A 3 MW peak electric generator supplied by a 4 MW thermal reactor could charge about 3-4 trucks at a time. Assuming an average of 350 miles range per charge and 700 kW, that is about one hour per truck at peak capacity. However such a reactor would only provide about 30 MWh electrical per day or 40-50 trucks at about $12m capital cost.
On the other hand a 10 acre tracking solar farm with about 3 MW capacity and two 2.2 MW wind turbines and three container sized batteries would average 65 MWh per day almost enough for 100 trucks for a similar capital expenditure.

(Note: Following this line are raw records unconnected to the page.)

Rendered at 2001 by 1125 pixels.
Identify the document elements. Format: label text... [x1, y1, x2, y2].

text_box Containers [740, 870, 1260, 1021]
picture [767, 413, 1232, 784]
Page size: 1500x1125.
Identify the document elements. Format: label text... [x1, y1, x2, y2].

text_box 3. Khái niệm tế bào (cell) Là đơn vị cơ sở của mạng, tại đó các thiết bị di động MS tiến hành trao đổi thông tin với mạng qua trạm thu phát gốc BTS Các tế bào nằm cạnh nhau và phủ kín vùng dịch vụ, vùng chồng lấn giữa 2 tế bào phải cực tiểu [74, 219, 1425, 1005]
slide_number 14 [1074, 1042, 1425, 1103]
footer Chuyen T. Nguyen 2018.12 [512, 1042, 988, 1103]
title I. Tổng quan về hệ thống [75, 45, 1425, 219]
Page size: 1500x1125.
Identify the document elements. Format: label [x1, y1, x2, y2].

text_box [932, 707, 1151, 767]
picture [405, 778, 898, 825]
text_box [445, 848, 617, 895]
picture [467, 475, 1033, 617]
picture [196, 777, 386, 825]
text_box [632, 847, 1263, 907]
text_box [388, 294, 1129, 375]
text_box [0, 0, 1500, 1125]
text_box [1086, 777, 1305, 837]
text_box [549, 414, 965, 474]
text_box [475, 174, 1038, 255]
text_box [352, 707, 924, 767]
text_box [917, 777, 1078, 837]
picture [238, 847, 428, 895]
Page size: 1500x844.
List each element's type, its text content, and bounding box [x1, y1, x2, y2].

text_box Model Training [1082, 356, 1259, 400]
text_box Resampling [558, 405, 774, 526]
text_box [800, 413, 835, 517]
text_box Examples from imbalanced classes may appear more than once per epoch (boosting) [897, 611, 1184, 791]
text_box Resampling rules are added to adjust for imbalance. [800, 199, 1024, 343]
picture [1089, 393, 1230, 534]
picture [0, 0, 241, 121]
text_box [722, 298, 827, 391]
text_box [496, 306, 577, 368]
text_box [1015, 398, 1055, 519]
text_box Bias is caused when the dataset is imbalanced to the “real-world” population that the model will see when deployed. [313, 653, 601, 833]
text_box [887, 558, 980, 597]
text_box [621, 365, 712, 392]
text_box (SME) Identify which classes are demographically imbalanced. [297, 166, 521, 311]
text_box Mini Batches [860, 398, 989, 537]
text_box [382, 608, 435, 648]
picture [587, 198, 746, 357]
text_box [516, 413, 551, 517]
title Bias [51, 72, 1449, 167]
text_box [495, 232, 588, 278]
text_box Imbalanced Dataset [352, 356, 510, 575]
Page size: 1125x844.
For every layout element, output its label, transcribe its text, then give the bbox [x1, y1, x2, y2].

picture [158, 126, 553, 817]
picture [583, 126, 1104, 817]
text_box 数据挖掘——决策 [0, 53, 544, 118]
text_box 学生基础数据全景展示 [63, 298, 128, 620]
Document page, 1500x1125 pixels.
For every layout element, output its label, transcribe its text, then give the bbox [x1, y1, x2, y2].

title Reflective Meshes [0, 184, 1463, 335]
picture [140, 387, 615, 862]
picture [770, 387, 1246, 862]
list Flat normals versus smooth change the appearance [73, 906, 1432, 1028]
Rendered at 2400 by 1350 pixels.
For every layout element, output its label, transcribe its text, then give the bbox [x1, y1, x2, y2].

A very good point. On the other hand, the advantages of such a reactor are a) This power source can be operated in the windless areas or the ones that have a low insolation b) It can work 24/7 as it doesn’t have any minimum wind speed or insolation ratio requirements c) Its mobility.
In addition, the different combinations can be possible – a power plant having all three sources (solar+wind+nuclear energy) in the areas with the suitable wind speed an insolation, only two when the land lacks one of those and only one (i.e this nuclear power plant) in the areas that doesn’t have any natural power resources.
You are right about the use of such a reactor in low wind high latitude areas, but virtually nowhere on earth is there such a place. Close to the equator there is plenty of solar year round so one might build 5-6MW of solar and 6 batteries and skip the wind. Close to the poles say 3 wind turbines and only 1-2 MW of solar and again 6 batteries. Anywhere where there is a reasonable balance between wind and solar then you can have less batteries. I am sure there are a few locations where steep terrain and very unusual weather patterns might make the nuclear plant attractive, but it would produce very expensive electricity so it is hard to see them being very common.